Vor der Europawahl:
EU forciert den Kampf gegen Fake-News
Drei Millionen Euro packt die EU-Kommission zusätzlich in den Topf der Task-Force, die gegen Falschinformationen vorgeht. Auch Facebook und Twitter droht sie, Daumenschrauben anzulegen.
Aus Furcht vor Störungen der Europawahl verstärkt die EU-Kommission den Kampf gegen Falschnachrichten und Propaganda im Internet. Dafür sollen die Mittel für eine bereits vorhandene Analysegruppe verdoppelt, die Maßnahmen der EU-Staaten besser gebündelt und die sozialen Netzwerke in die Pflicht genommen werden. Die Brüsseler Behörde stellte dazu am Mittwoch einen Aktionsplan vor.
Die Kommission hat Russland als Hauptquelle von Falschinformationen und Einflussversuchen auf Wahlen in Europa in Verdacht, wie Vizepräsident Andrus Ansip sagte. "Desinformation ist Teil von Russlands Militärdoktrin und seiner Strategie, den Westen zu spalten und zu schwächen", fügte er hinzu und verwies auf eine Troll-Fabrik in St.

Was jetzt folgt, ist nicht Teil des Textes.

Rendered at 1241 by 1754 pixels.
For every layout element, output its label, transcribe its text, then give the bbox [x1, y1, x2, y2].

Petersburg und sogenannte Bot-Armeen, also automatisierte Fake-News-Kanäle in den sozialen Netzwerken.
Die 2015 beim Auswärtigen Dienst der EU gegründete Task Force gegen russische Desinformation soll ausgebaut und ihr Budget von 1,9 auf fünf Millionen Euro aufgestockt werden. Parallel dazu wird auch die Personaldecke erhöht und in den kommenden zwei Jahren um 50 bis 55 Bedienstete aufgestockt.

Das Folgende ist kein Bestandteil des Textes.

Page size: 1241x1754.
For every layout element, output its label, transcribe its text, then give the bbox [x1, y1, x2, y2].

Zudem soll bis März 2019 ein Schnellwarnsystem einsatzfähig sein, über das EU-Staaten Versuche melden können, die öffentliche Debatte zu manipulieren. Das Schnellwarnsystem soll ein gemeinsames Lagebewusstsein und eine koordinierte Reaktion erleichtern. Ergänzend zu den Bemühungen der EU-Institutionen sollten die Mitgliedstaaten das Bewusstsein für die negativen Auswirkungen von Desinformation schärfen und die Arbeit unabhängiger Medien, Faktenprüfer und investigativer Journalisten unterstützen.
Vor allem aber drängt die EU-Kommission soziale Netzwerke wie Facebook und Twitter, ihre im Oktober abgegebene Selbstverpflichtung zum Kampf gegen Fake News und manipulierende Wahlwerbung konsequent umzusetzen. Die Behörde fordert unter anderem, dass die Netzwerke offen legen, wer Wahlwerbung schaltet und bezahlt. Zudem sollen sie gegen Millionen Scheinkonten vorgehen und automatisierte Bots erkennen und entsprechend kennzeichnen sollten. Bis Ende Dezember und dann monatlich sollen die Netzwerke Rechenschaft ablegen. Überdies werden die Plattformen darin aufgefordert, mit nationalen Kontaktstellen im Bereich der Desinformation und mit Faktenprüfern zusammenzuarbeiten, um die wirksame Bekämpfung von Desinformation zu unterstützen.
Sollte der Ansatz der Selbstregulierung scheitern, kann die Kommission weitere – auch regulatorische – Maßnahmen vorschlagen. "Wenn es die nötigen Fortschritte nicht gibt, werden wir nicht zögern, unsere Optionen neu zu prüfen, darunter letztlich auch rechtliche Vorgaben", sagte Sicherheitskommissar Julian King. "Wir können uns kein Wild-West-Internet leisten, wo alles möglich ist."